● **課題 1**:
次の (a)〜(c) が、以下の役員賞与に関する文書と合っているかを判定せよ。それぞれ「はい」か「いいえ」で答え、決め手となる文書中の語句をそのまま引用すること。
(a) 届出書は国税庁のホームページで手に入る。
(b) 届出書の提出が期限から1日遅れただけなら、損金に算入できる部分が残る。
(c) 賞与にかかる社会保険料には上限がない。

─── 文書の抜粋

役員賞与を経費(損金)にするためには「事前確定届出給与」という届出を行います。役員の賞与は通常、経費(損金)にできませんが、3つの条件を満たせば経費(損金)にできます。
①あらかじめ支給時期と支給金額を決める。
②税務署に「事前確定給与に関する届出書」を期限までに提出する。
③届出した支給時期に、届出した金額を支給する。
届出書は国税庁のホームページや税務署から入手できます。届出書には決議を行った日や機関等の名称、執行開始日、届出期限などを細かく記載することが求められます。また、提出期限があり、1日でも期限に遅れると全額が損金不算入となるため注意が必要です。

 

役員賞与を活用した社会保険料の削減スキームがあります。役員報酬の月額を極端に減らし、減額分を役員賞与として受給することで社会保険料が削減される方法です。その理由は賞与に対する社会保険料には上限が設けられていることにあります。この上限額を超えて賞与を支給したとしても、超えた金額には社会保険料はかかりません。つまり同じ年収であっても、その内訳として賞与の割合を増やせば増やすほど社会保険料の負担が減ることになるのです。
しかし役員賞与を使った社会保険料の削減スキームにはデメリットもあります。社会保険料が減るということは、会社の利益や個人の所得から控除できる額も減ることになりますので、その分の法人税等や所得税、住民税が増えることになります。
役員が退任した場合に会社が支給する役員退職慰労金は、最終報酬月額×勤続年数×功績倍率という算式で計算するのが一般的です。 もし退任時に社会保険料削減スキームを使っていると、役員退職慰労金が低く抑えられた月給をベースに計算されてしまうことになります。
厚生年金保険料はその負担が年金給付に反映されますので、「保険料が削減される=将来もらえる年金額も減る」ということになります。 しかもその影響は、自分自身がもらう老齢年金だけでなく、自分が亡くなった後に配偶者がもらうかもしれない遺族年金にも及びます。
またモラルの面から考えると人によって考え方が異なるかもしれませんが、この社会保険料削減スキームが経営者として正しい行為なのかということを、ご自身がどのように考えるかが重要だと思います。

事前に届出をする役員賞与は、節税対策にとって非常に効果的ですのでご検討ください。

──────

● **課題 2**:
記録の最初の行から「Del 2 i serien」を含む行まで（その行も含む）を書き写せ。

─── データ

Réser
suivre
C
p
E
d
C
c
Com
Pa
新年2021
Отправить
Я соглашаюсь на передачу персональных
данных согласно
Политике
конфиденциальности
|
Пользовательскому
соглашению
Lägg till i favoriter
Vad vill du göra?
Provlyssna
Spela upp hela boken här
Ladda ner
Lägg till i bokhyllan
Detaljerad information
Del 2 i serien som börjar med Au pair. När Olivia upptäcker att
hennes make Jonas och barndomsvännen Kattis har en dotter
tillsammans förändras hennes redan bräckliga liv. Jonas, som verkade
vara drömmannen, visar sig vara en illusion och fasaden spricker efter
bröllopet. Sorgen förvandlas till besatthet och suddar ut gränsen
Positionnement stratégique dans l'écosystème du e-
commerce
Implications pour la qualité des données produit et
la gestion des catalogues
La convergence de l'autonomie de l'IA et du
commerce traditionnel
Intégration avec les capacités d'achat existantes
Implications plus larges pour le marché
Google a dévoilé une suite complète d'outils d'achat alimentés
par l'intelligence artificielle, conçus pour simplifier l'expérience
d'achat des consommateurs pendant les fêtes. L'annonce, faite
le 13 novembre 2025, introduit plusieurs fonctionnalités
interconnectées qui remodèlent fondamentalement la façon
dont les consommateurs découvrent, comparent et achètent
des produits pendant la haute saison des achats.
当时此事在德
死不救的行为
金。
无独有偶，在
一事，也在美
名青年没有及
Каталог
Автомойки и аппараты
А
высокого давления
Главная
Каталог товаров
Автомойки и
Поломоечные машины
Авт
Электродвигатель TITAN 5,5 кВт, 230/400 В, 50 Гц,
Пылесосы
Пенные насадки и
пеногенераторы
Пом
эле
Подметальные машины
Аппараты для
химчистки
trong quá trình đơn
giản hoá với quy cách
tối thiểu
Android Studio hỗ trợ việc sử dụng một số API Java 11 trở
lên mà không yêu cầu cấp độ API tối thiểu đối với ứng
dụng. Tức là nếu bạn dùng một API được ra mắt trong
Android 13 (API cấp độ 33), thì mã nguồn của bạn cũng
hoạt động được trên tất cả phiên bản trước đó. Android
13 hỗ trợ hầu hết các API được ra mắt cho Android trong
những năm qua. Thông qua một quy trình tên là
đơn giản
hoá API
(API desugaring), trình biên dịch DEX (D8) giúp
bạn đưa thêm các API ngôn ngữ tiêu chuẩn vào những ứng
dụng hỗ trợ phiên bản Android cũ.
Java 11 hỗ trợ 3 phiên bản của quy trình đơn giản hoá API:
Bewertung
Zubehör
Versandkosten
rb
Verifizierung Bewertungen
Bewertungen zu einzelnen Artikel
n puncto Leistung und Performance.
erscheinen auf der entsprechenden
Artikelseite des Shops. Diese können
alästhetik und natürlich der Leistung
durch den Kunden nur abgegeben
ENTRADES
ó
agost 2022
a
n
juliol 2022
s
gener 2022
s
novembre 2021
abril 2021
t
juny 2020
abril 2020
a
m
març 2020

──────

● **解答 1**:
(a) はい。「届出書は国税庁のホームページや税務署から入手できます」
(b) いいえ。「1日でも期限に遅れると全額が損金不算入となる」
(c) いいえ。「賞与に対する社会保険料には上限が設けられている」

● **解答 2**:
Réser
suivre
C
p
E
d
C
c
Com
Pa
新年2021
Отправить
Я соглашаюсь на передачу персональных
данных согласно
Политике
конфиденциальности
|
Пользовательскому
соглашению
Lägg till i favoriter
Vad vill du göra?
Provlyssna
Spela upp hela boken här
Ladda ner
Lägg till i bokhyllan
Detaljerad information
Del 2 i serien som börjar med Au pair. När Olivia upptäcker att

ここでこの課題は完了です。